ODI 11g – Simple, Flexible, Powerful
By David Allan-Oracle on Nov 16, 2010
SQL as a source, inline SQL, SQL override...want to know more ....? A couple of specific enhancements in the code generation capabilities of ODI 11g, opens the door to an area of code generation which provides great benefit from the ability to have SQL as a source to the construction of even better performing code to better interface designs and accelerators.
So what are they? The two key changes are;
- support for sub-select to chain, when possible, multiple interfaces into one. With ODI 11g the code generation capabilities of ODI were extended in order to build larger more complex interface designs without the necessity of staging via temporary interfaces. There have already been blog posts on this subject, for example see Uli Bethke's post here.
- a property in the KM definition to define current command for sub-select. A new property defined on a command in a KM to indicate to the ODI code generator that this command should be used for generating the SQL statement for a sub-select. This one is the key change in addition to the support for sub-select that opens the door. Is the penny dropping yet?
These two together open the door to building operator(or transformation)-like KMs within the bounds of the information that can be defined by a temporary interface and the options on the KM.
Simple Example - The SQL as Source IKM
Let's build a very simple example that is similar to Informatica's SQL override capability or inline views - SQL as source. So to the new breed of code template an IKM with the SQL code generator to be used for sub-query. We define an IKM and have the target technology just now set to Oracle;
Now comes the interesting part, we can define a command to fulfill the SQL generation. This can be as simple as actually just being the SQL code (SQL as source) or something a little more complex such as fulfilling a transformation such as a pivot or table function.
Let's check out the command definition, its very simple - the SQL representing the subquery will be an option on the IKM. Don't worry you won't have to build this KM its on the code samples already, you can download the KM here. (I built it with Oracle as a target technology at first then changed for all using undefined technology). Also it will become blatantly obvious how its used when you see a simple example.
From the above you see 2 things; 'Use current command for Derived-Table sub-select statement' is checked, a bit of a mouthful, basically ODI will use THIS command in the IKM for generating the SQL when a temporary interface is used in an interface and the sub-select check box is selected.
The IKM has an option VIEWQUERY. When the IKM is used in an interface design this is where you will define the SQL as a source.
That's a peek inside the IKM, we can now build temporary interfaces that are essentially inline view designs that will define the view columns (the target datastore columns in the temporary interface) and the SQL query which is to be used to realize the interface. With ODI we can go the extra mile and use the ODI reference APIs to ensure the SQL is portable also across systems so that we don't hard-wire access, schemas etc.

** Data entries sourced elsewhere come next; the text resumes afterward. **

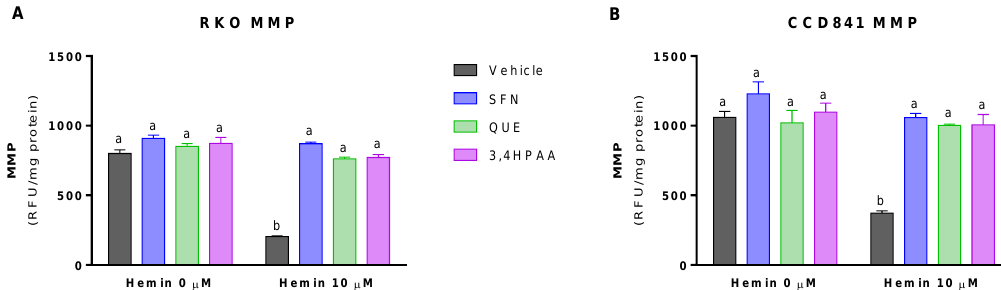
Figure 5. E ff ect of hemin, SFN, QUE and 3,4HPAA in MMP. Cells were incubated with vehicle (0.4% DMSO), 1 µ M SFN, 10 µ M QUE or 2.6 µ M 3,4HPAA in the absence or presence of 10 µ M hemin. After 72 h, MMP was measured by fluorescence in ( A ) RKO; and ( B ) CCD841 cell supernatants. Results were expressed as RFU / mg of protein. Values are expressed as mean ± SEM, from three independent culture preparations. For all bars with the same letter, the di ff erence between the means is not statistically significant. The values with di ff erent letters indicate significant di ff erences ( p < 0.05) between bars (two-way ANOVA, Bonferroni post-test3,4HPAA, 3,4-dihydroxyphenylacetic acid; MMP, mitochondrial membrane potential; QUE, quercetin; SFN, sulforaphane; RFU, relative fluorescence unit.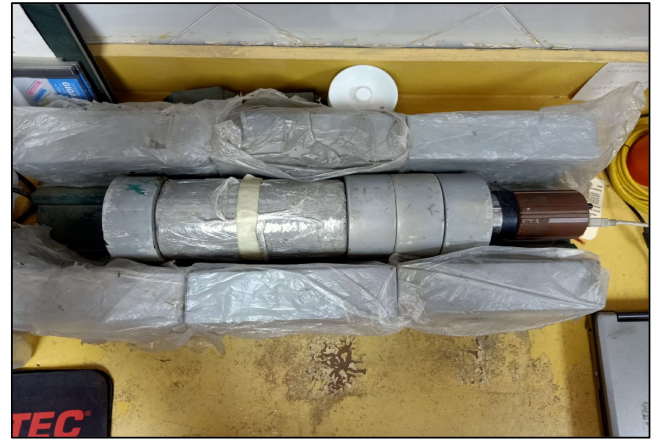
Figure 12. Attenuation shielding test.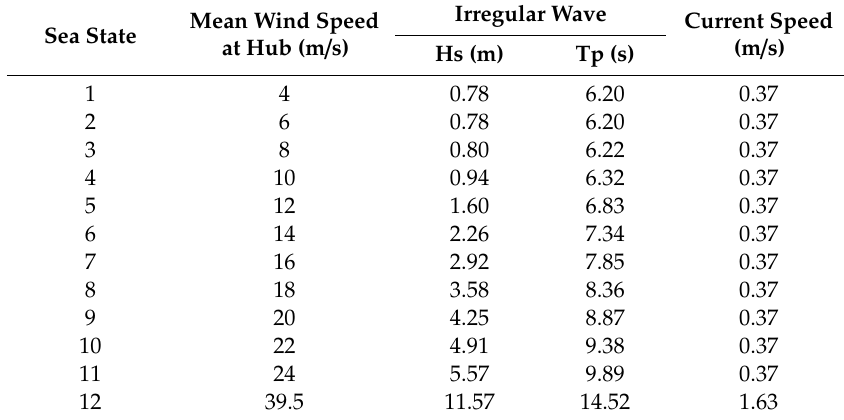
Table 4. Environmental conditions.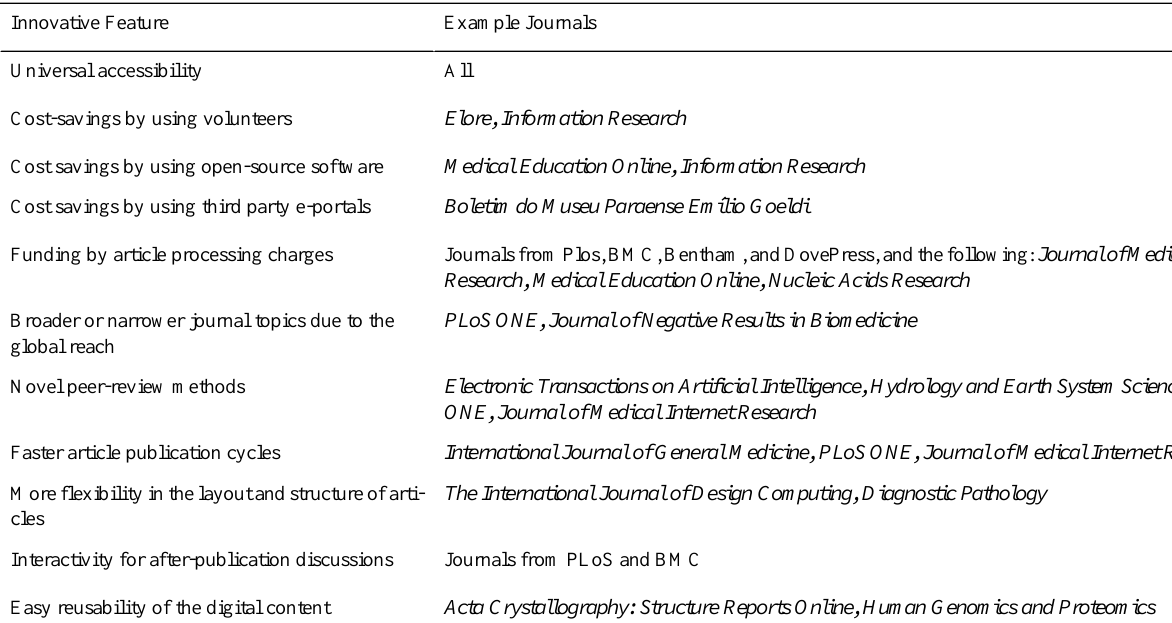
Table 3. Innovative features discussed in the article and journals that provide good examples of each feature.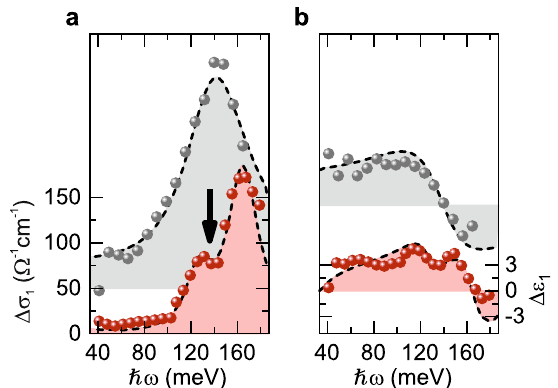
Fig. 2 Pump-induced dielectric response of WSe 2 /hBN and WSe 2 / gypsum heterostructures. a , b Pump-induced changes of the real part of the optical conductivity Δ σ 1 ( a ) and the dielectric function Δ ε 1 ( b ) as a function of the probe photon energy for different heterostructures at t pp = 0 ps following resonant femtosecond photogeneration of 1 s A excitons. Gray spheres: photoinduced dielectric response of a WSe 2 ML/hBN heterostructure. Red spheres: photoinduced dielectric response of a WSe 2 ML/gypsum heterostructure. The data are vertically offset for clarity. The dashed lines are fi ts to the experimental data based on the theoretical model in Eq. (1), by setting V 1 and V 2 to zero. The arrows indicate the characteristic dip in Δ σ 1 arising from the strong exciton – phonon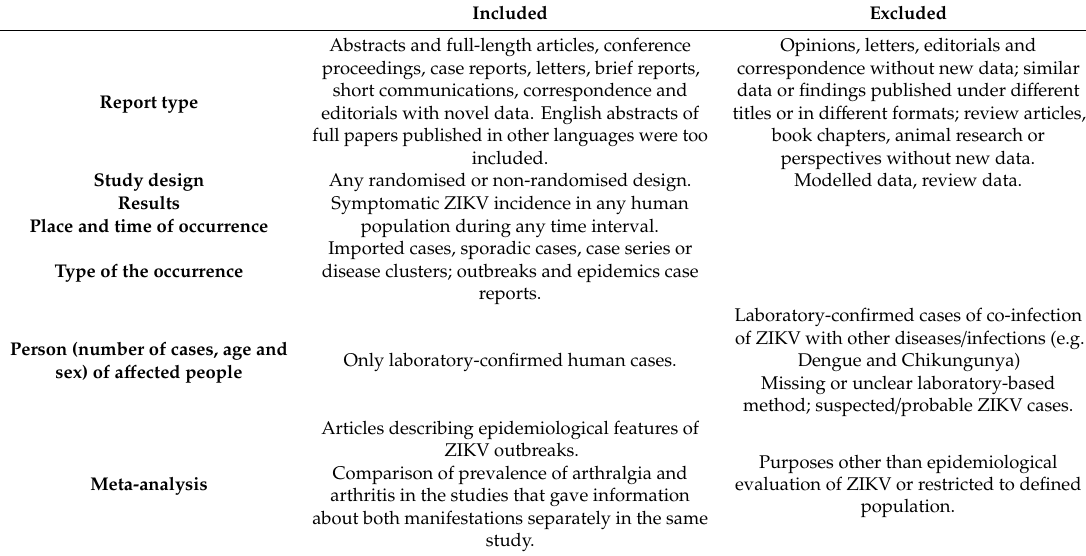
Table 1. Criteria for inclusion or exclusion of records for this systematic review. Included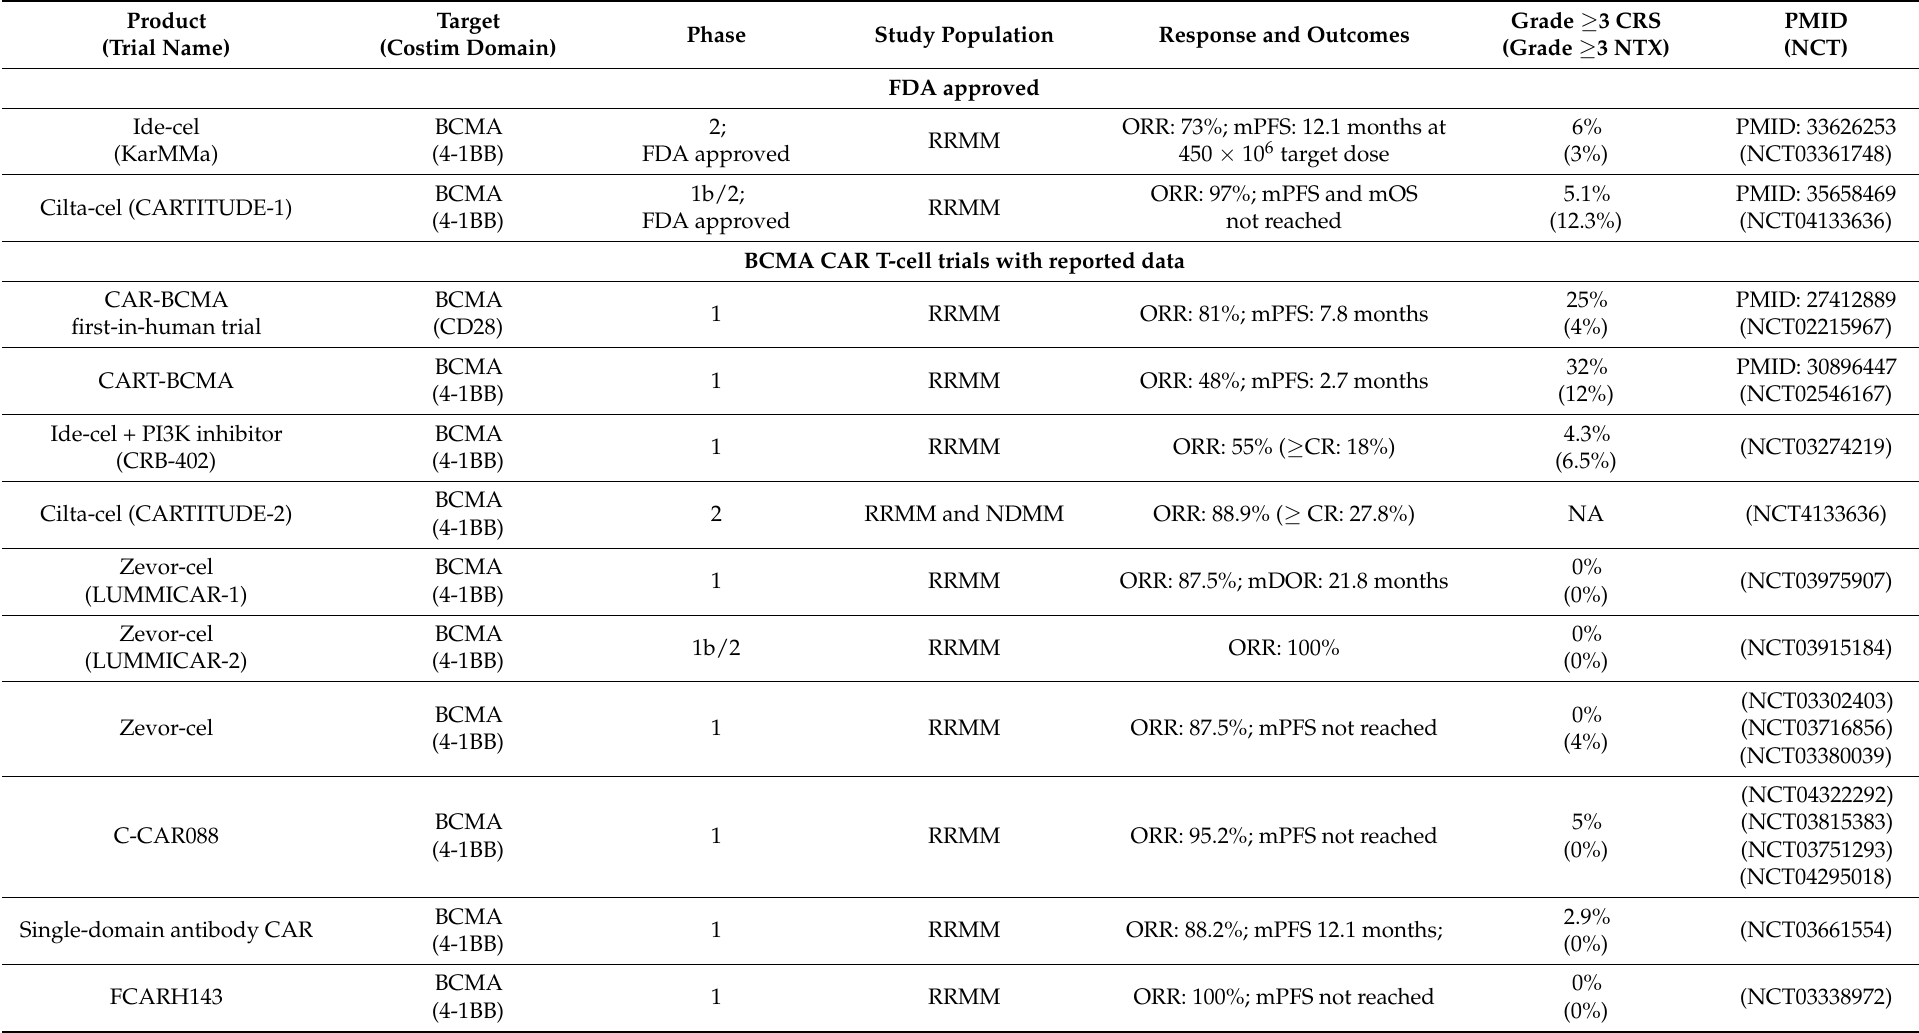
Table 1. Summary of CAR T-Cell Clinical Trials in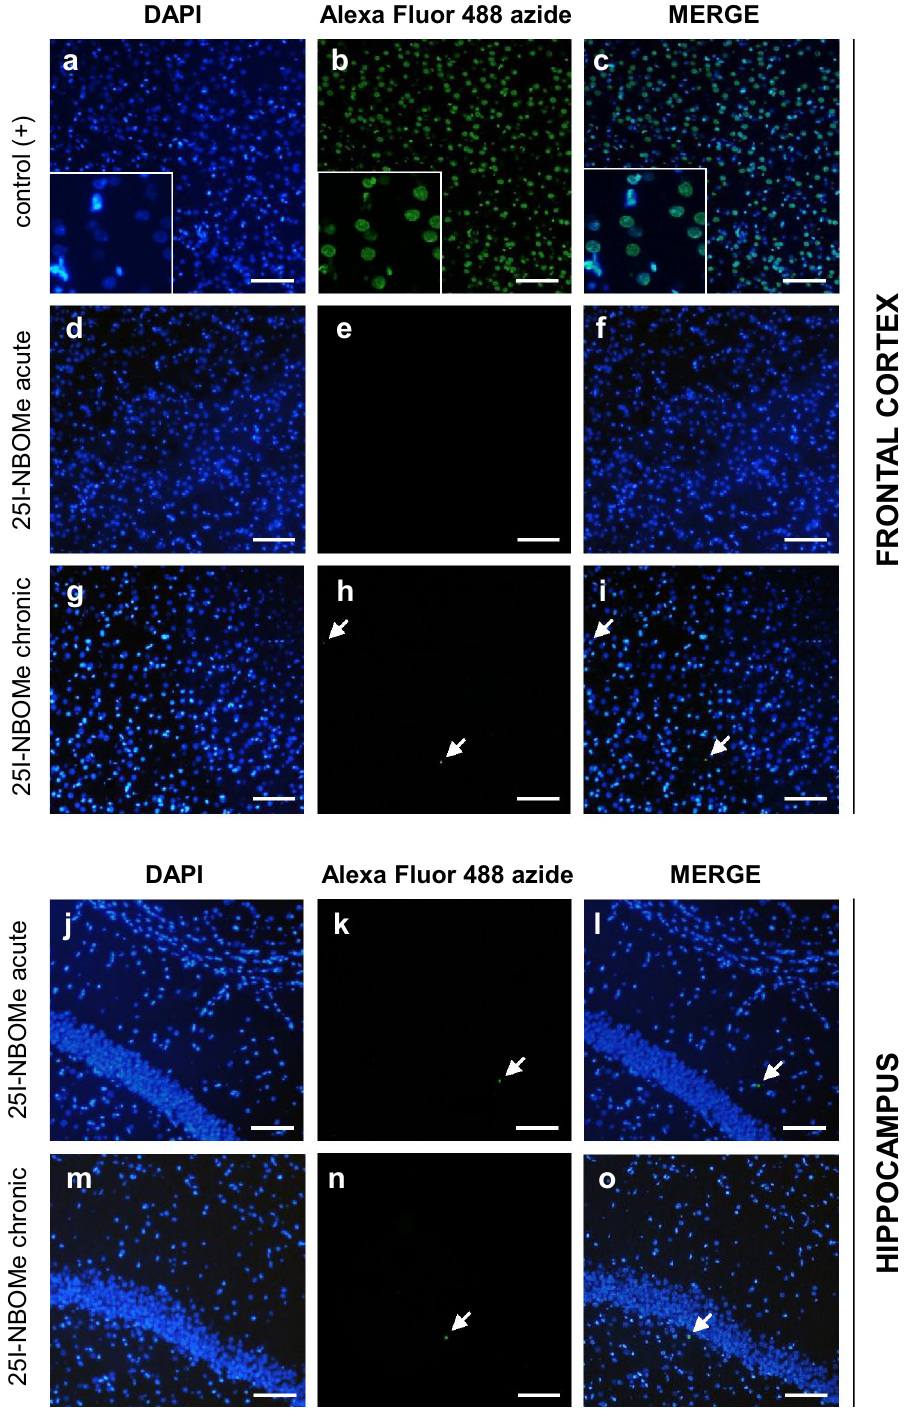
Figure 6. Apoptosis measured by TUNEL assay in rats treated with a single (0.3 mg/kg; d – f , j – l ) or repeated (0.3 mg/kg × 7; g – i , m – o ) dose of 25I-NBOMe (n = 4) in the rat frontal cortex and hippocampus. The brain slices treated with DNAse being a positive control are shown in a, b, and c. The arrows show apoptotic nuclei indicated by green ( b , e , h , k , n ). Blue spots represent nuclei stained by DAPI ( a , d , g , j , m ), and merged images are shown in ( c , f , i , l , o ) (scale bars = 100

Building the inline view definition
Like any view (in database terms) we define a signature - the columns to be projected are defined on the temporary target datastore on an ODI temporary interface, below you see I have defined a comment (--) for the mapping expression and the indicator is for the target;
The execution unit is assigned the SQL_as_Source IKM, where the SQL query is then defined on the VIEWQUERY option.
Above I have hard-wired the query, as mentioned we can use ODI reference APIs to get the physical name from the datastore in a flexible manner. So the query could be defined using the odiRef.getObjectName which makes the statement much more flexible and provides flexibility via the context to use different physical schemas for example.
That is the SQL as a source or inline view defined. We can reuse this definition many times in different interfaces. Let's see how it is used.
Using the inline view in an interface
The temporary interface (our inline view definition) can be dropped into other interfaces and used like any other interface in ODI, now in 11g as we have seen from other posts we can include the interface as a sub-select. The INLINE_VIEW can be joined with other tables etc and used like any other interface artifact.
Above I am using the INLINE_VIEW temporary interface and have selected the Use Temporary Interface as Derived Table (Sub-Select), since the tables used by the view are from the same server as the BONUS table.
So what code gets generated?
Simulating the code in ODI 11g we see the SQL statement we defined in our temporary interface nested inside the overall code (this was using the had-wired SQL rather than the odiRef'd version).
This KM lets you then use a temporary interface as your SQL Query or inline view and provides a great mechanism to balance fully fledged design using interfaces and integrating custom arbitrary SQL.
You can download the SQL as Source KM from the code samples here on java.net. The example illustrates a capability that we can exploit for other cases - more to come!